Saudi wounds French consulate guard in Jeddah knife attack
The assault follows another knife attack at a church in the French city of Nice that left three people dead and several others wounded, in what authorities are treating as the latest jihadist attack to rock the country.
"The assailant was apprehended by Saudi security forces immediately after the attack. The guard was taken to hospital and his life is not in danger," the French embassy said in a statement.
Police in Mecca province, where Jeddah is situated, said the attacker was a Saudi, but it did not give the nationality of the guard, who they said had sustained minor injuries.
The French embassy in Riyadh strongly condemned the attack and urged its nationals in Saudi Arabia to exercise "extreme vigilance".
Neither the Saudi authorities nor the French embassy gave any indication of the motivation for the attack.
But it comes after French President Emmanuel Macron vigorously defended the publication of satirical cartoons of the Prophet Mohammed by the satirical magazine Charlie Hebdo on free speech grounds.
Regional heavyweight Saudi Arabia -- home to Islam's holiest sites -- has criticised the cartoons, saying it rejected "any attempt to link Islam and terrorism" but it stopped short of condemning the French leadership.

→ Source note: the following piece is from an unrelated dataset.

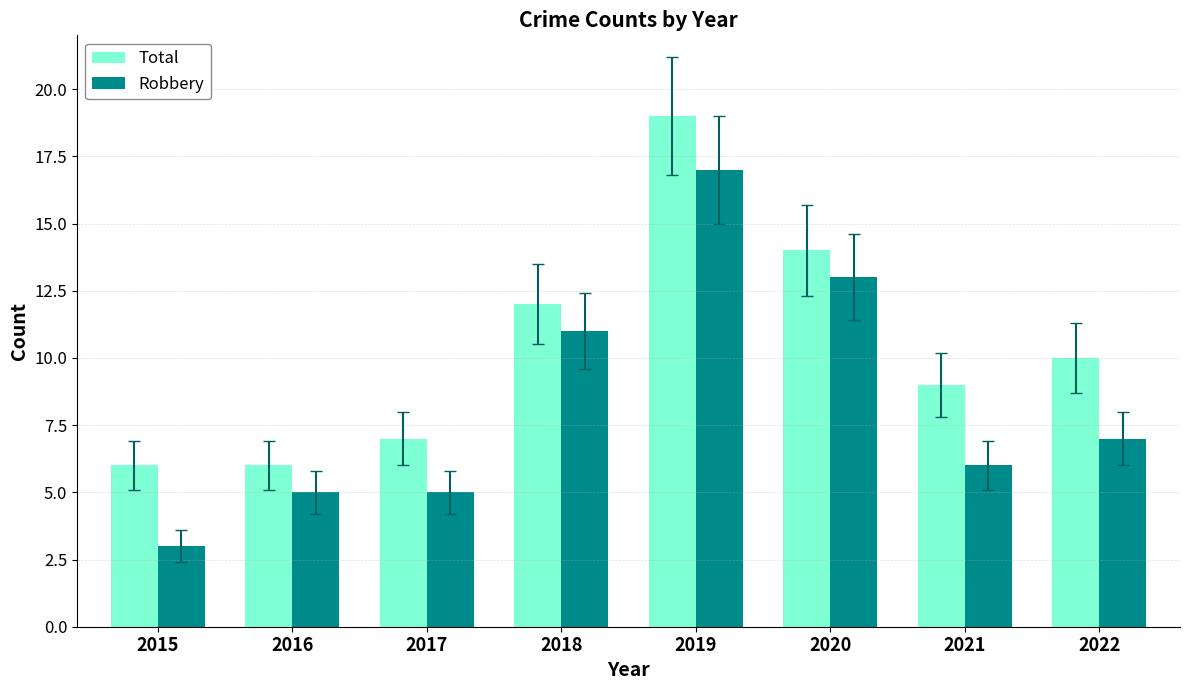

What is the minimum value shown in the chart?

3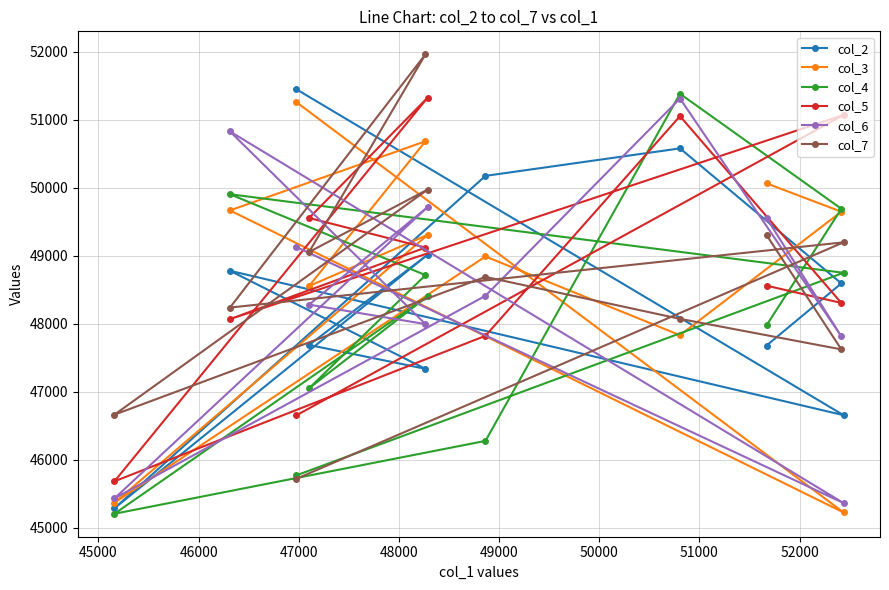

Is this an area chart (filled region under the line)?

No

Macron's defence of Charlie Hebdo's right to publish drawings of the Prophet, which is forbidden under Islam, came after the brutal murder on October 16 of a French school teacher who had shown cartoons to pupils during a class discussion about freedom of speech.
Spotlight on Saudi
The history teacher, Samuel Paty, was killed by an 18-year-old Chechen man, Abdullakh Anzorov, who committed the gruesome crime outside Paty's school in a Paris suburb after the teacher was denounced by angry parents on social media.

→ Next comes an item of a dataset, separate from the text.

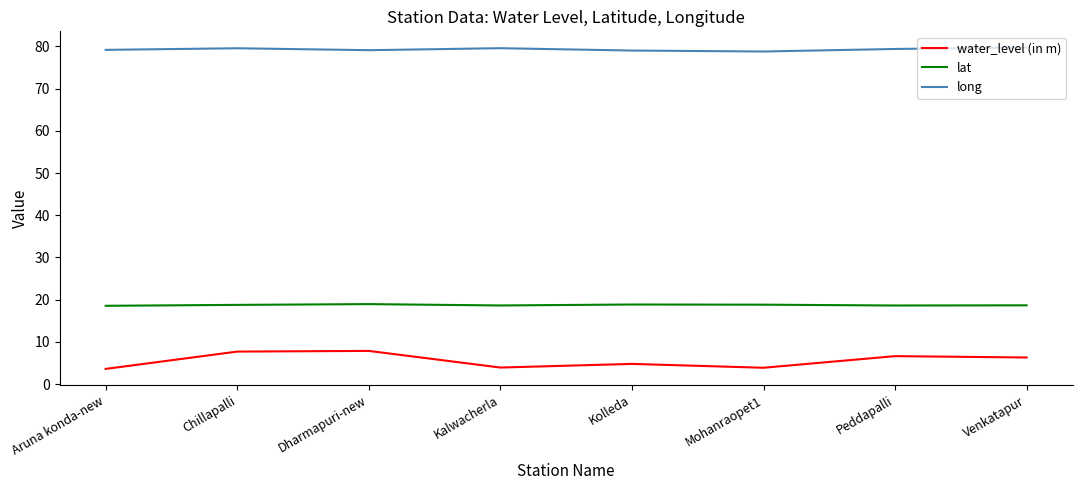

True or false: water_level (in m) has a value of 7.9 at Dharmapuri-new.

True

His murder prompted Macron to promise a crackdown in Islamic extremism, including shutting down mosques and organisations accused of fomenting radicalism and violence.
Charlie Hebdo was targeted by jihadists in a 2015 massacre that killed 12 people, including some of its most famous cartoonists.
France has been on high alert for terror attacks since the massacre. The trial of suspected accomplices in that attack is under way in Paris.
On Thursday Muslims across the region are celebrating the anniversary of the Prophet's birthday.
The Jeddah attack puts a spotlight on Saudi Arabia, long criticised for promoting an ultra-conservative brand of Islam.
The kingdom, however, is now in the midst of a once unimaginable liberalisation drive as it pushes a new era of openness while de-emphasising religion.
As part of the contentious drive, the kingdom has introduced glitzy mixed-gender concerts, magic shows and sporting extravaganzas with thumping after parties.
Last November, a Yemeni national wounded four Spanish nationals when he went on a stabbing spree during a live theatre performance in Riyadh.
Saudi state media pinned the blame on Al-Qaeda, but so far there has been no claim of responsibility from the group and observers point at simmering resentment among arch-conservatives in the kingdom over the entertainment push.